Passage given >>
## START

[Mlir-commits] [mlir] [MLIR][Conversion] Add convert-xevm-to-llvm pass. [Re-attempt] (PR #148103)
Charitha Saumya
llvmlistbot at llvm.org
Fri Jul 11 09:09:21 PDT 2025
================
@@ -0,0 +1,636 @@
+//===-- XeVMToLLVM.cpp - XeVM to LLVM dialect conversion --------*- C++ -*-===//
+//
+// This file is licensed under the Apache License v2.0 with LLVM Exceptions.
+// See https://llvm.org/LICENSE.txt for license information.
+// SPDX-License-Identifier: Apache-2.0 WITH LLVM-exception
+//
+//===----------------------------------------------------------------------===//
+
+#include "mlir/Conversion/XeVMToLLVM/XeVMToLLVM.h"
+
+#include "mlir/Conversion/ConvertToLLVM/ToLLVMInterface.h"
+#include "mlir/Conversion/LLVMCommon/Pattern.h"

## END

Supplied material >>
## START

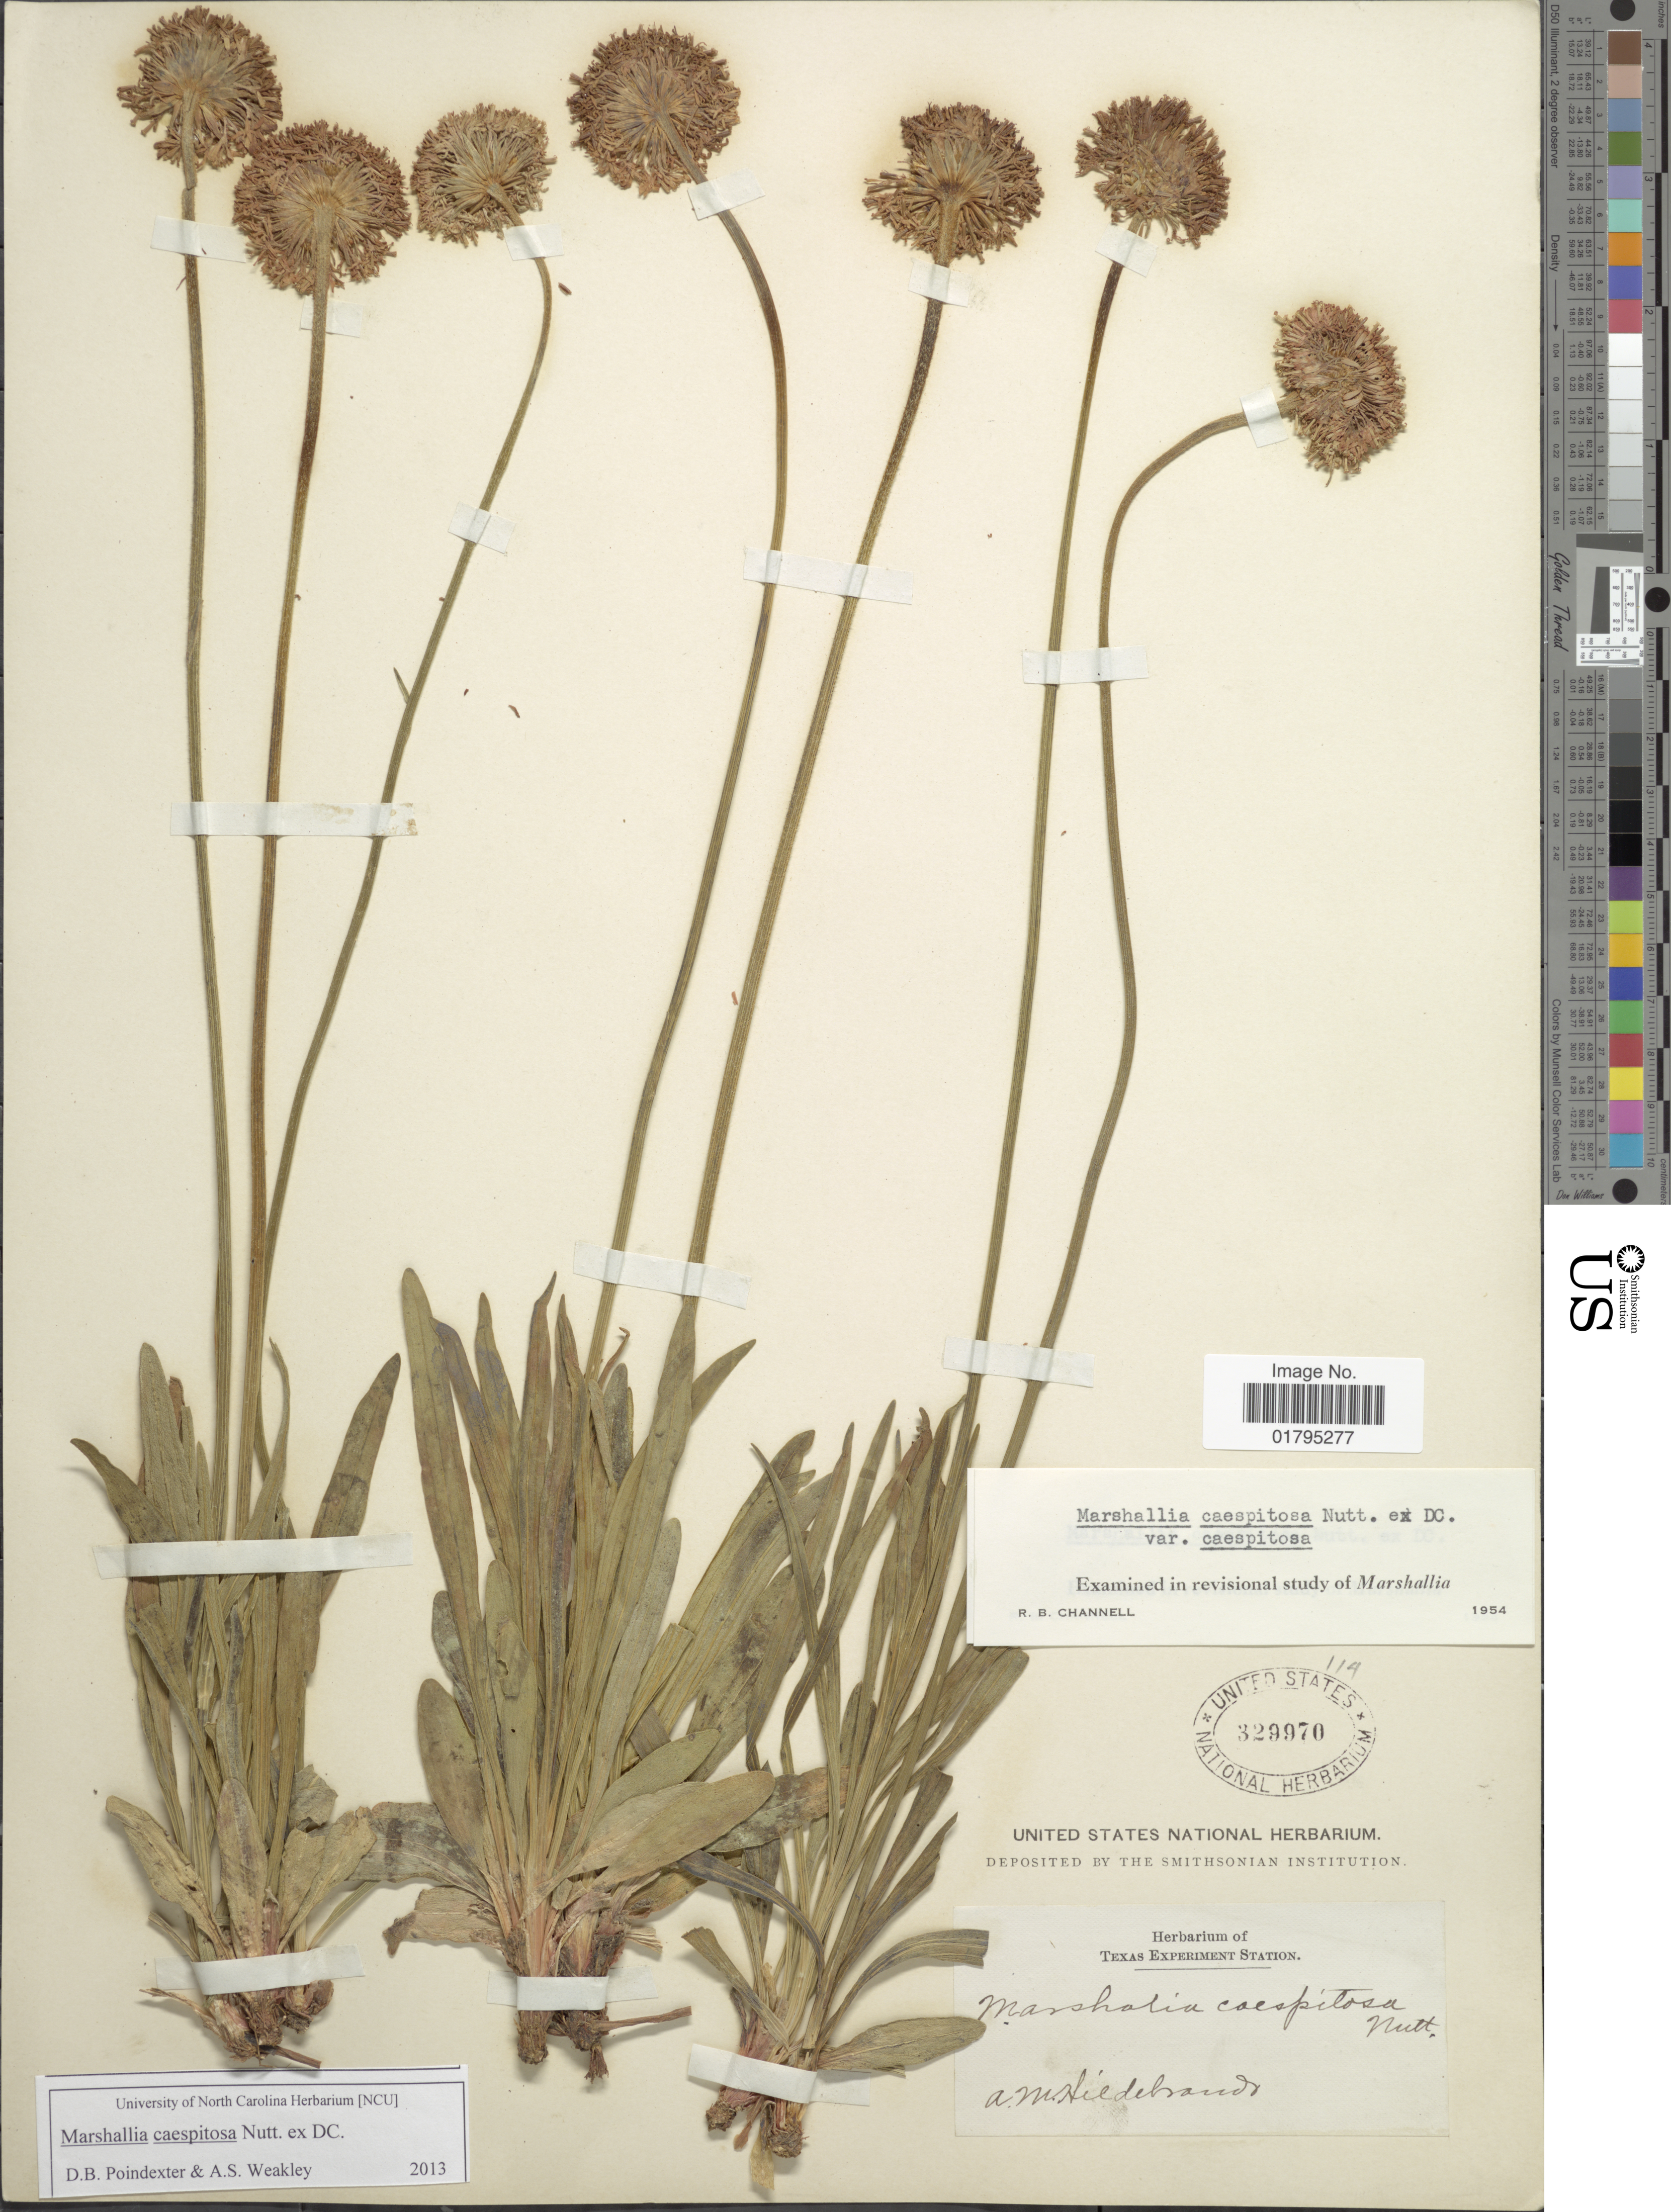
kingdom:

## END

Stated exercise >>
Print the mailing-list post about the convert-xevm-to-llvm pass again in full, character for character.

Exercise output >>
[Mlir-commits] [mlir] [MLIR][Conversion] Add convert-xevm-to-llvm pass. [Re-attempt] (PR #148103)
Charitha Saumya
llvmlistbot at llvm.org
Fri Jul 11 09:09:21 PDT 2025
================
@@ -0,0 +1,636 @@
+//===-- XeVMToLLVM.cpp - XeVM to LLVM dialect conversion --------*- C++ -*-===//
+//
+// This file is licensed under the Apache License v2.0 with LLVM Exceptions.
+// See https://llvm.org/LICENSE.txt for license information.
+// SPDX-License-Identifier: Apache-2.0 WITH LLVM-exception
+//
+//===----------------------------------------------------------------------===//
+
+#include "mlir/Conversion/XeVMToLLVM/XeVMToLLVM.h"
+
+#include "mlir/Conversion/ConvertToLLVM/ToLLVMInterface.h"
+#include "mlir/Conversion/LLVMCommon/Pattern.h"